Fig. 4. SHORT combined with LSFM enables single cell-resolved imaging of large portions of adult human slices.

a Image of a typical 500 μm-thick adult hippocampus slice before and after SHORT. b Maximum intensity projection (number slices: 140) image shows a mesoscopic reconstruction of the processed hippocampus slice labeled for NeuN (excitation light 488 nm) and (c) GAD67 (excitation light 561 nm), and (d) merged channels. Scale bar = 1 mm. e Higher magnification on the dentate gyrus and (f) example of high-resolution single cell resolved imaging with our custom-made LSFM. Scale bar = 100 μm. (g–i) MIP of 20 slices of Broca’s area labeled for CR (g), SST (h), and NeuN (i). j Merged channels. Scale bar  = 1 mm. k–q MIP images (slice number 20) of the frontal cortex labeled using the nuclear marker DAPI (k), CR (l), SST (m), and NeuN (n). o Merged channels. Scale bar = 4 mm. p Magnified images of the white matter (blue rectangle), characterized by a high distribution of SST-immunoreactive neurons, and (q) grey matter (orange rectangle). Scale bar = 100 μm.

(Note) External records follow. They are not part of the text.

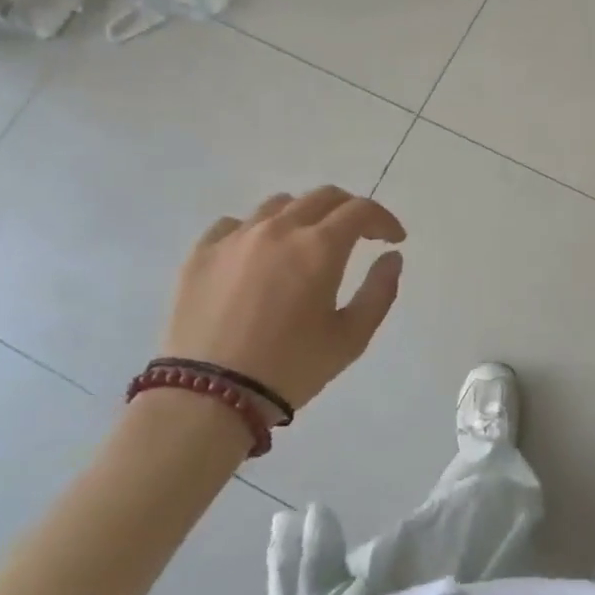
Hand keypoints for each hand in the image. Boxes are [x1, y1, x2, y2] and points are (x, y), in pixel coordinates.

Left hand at [162, 187, 405, 412]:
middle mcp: (278, 229)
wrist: (209, 397)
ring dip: (304, 216)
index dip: (384, 219)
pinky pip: (235, 224)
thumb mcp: (350, 339)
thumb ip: (379, 292)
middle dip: (349, 210)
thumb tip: (391, 257)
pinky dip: (257, 231)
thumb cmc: (290, 369)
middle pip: (322, 197)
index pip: (360, 210)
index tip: (393, 239)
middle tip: (359, 235)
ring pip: (278, 205)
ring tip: (307, 244)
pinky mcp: (201, 253)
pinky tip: (258, 256)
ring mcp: (235, 237)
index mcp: (319, 247)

Fig. 5. SHORT allows multiple rounds of staining, imaging, and stripping of large portions of human brain slices.

a Seven different antibodies were used across 3 sequential rounds of immunostaining, with SST employed as fiducial markers in each round. Round 1: PV—SST—VIP; round 2: CR- SST—NeuN; round 3: VIM—SST—GFAP. Scale bar = 1 mm. b The merged image shows a particular of the white and grey matters labeled with VIP, SST, PV, CR, NeuN, GFP, VIM. MIP of 70 slices. Scale bar = 100 μm.